**WHAT THE EXERCISE ASKS:** Filter the records below for the word "from". Keep each line that has it.

**DATASET EXCERPTS:**

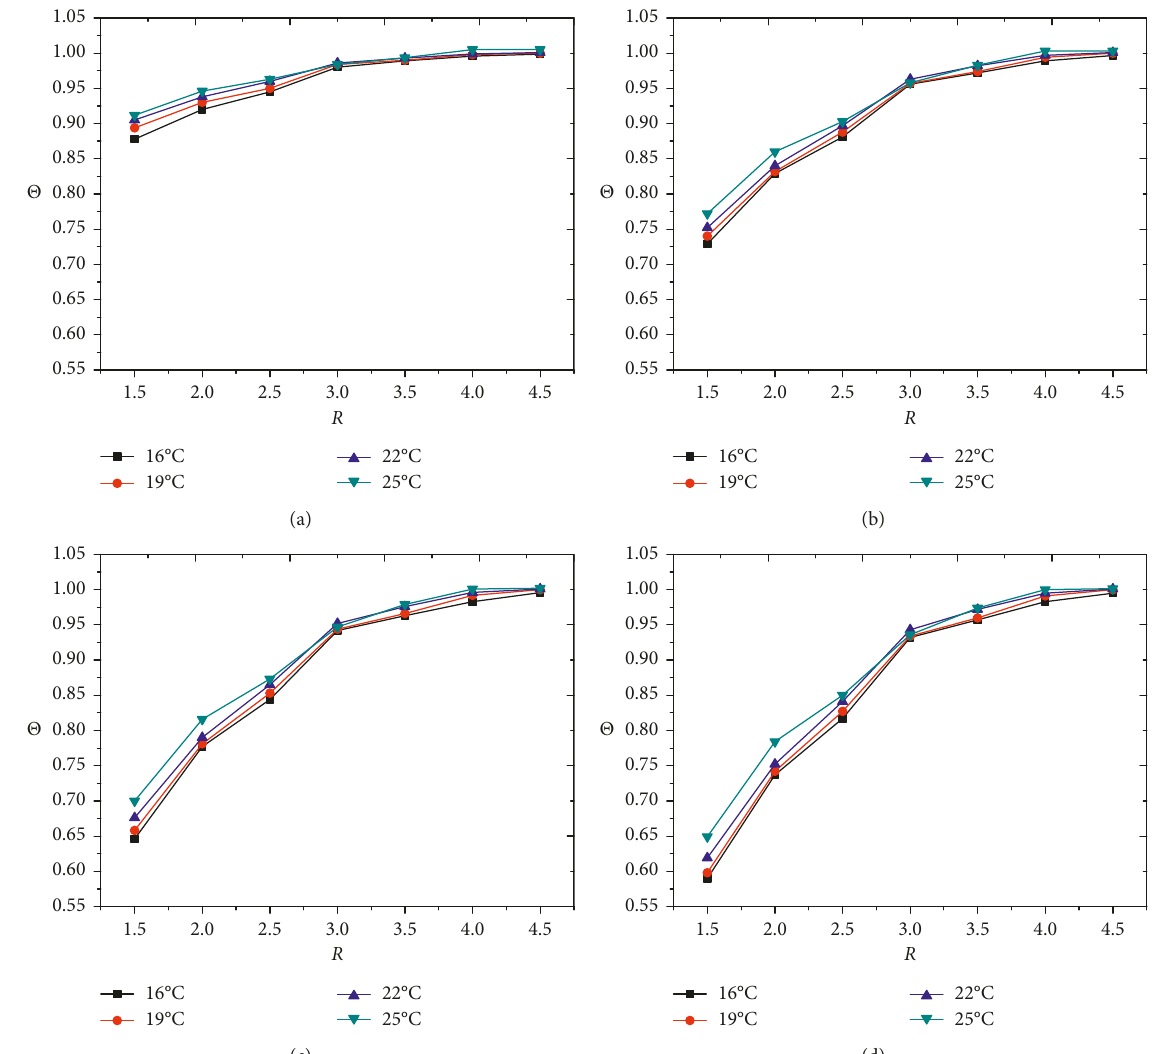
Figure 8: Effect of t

...

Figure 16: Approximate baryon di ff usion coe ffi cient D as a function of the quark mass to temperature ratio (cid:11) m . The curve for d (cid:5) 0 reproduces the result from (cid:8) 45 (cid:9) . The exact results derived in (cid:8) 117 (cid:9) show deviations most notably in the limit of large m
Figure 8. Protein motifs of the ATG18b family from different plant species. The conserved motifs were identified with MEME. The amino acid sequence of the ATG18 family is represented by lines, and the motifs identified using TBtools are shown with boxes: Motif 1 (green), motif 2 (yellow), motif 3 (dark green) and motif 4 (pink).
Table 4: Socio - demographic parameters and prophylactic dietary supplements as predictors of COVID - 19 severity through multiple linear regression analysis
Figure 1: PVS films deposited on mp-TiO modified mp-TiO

**EXPECTED OUTPUT:**
Figure 16: Approximate baryon di ff usion coe ffi cient D as a function of the quark mass to temperature ratio (cid:11) m . The curve for d (cid:5) 0 reproduces the result from (cid:8) 45 (cid:9) . The exact results derived in (cid:8) 117 (cid:9) show deviations most notably in the limit of large m
Figure 8. Protein motifs of the ATG18b family from different plant species. The conserved motifs were identified with MEME. The amino acid sequence of the ATG18 family is represented by lines, and the motifs identified using TBtools are shown with boxes: Motif 1 (green), motif 2 (yellow), motif 3 (dark green) and motif 4 (pink).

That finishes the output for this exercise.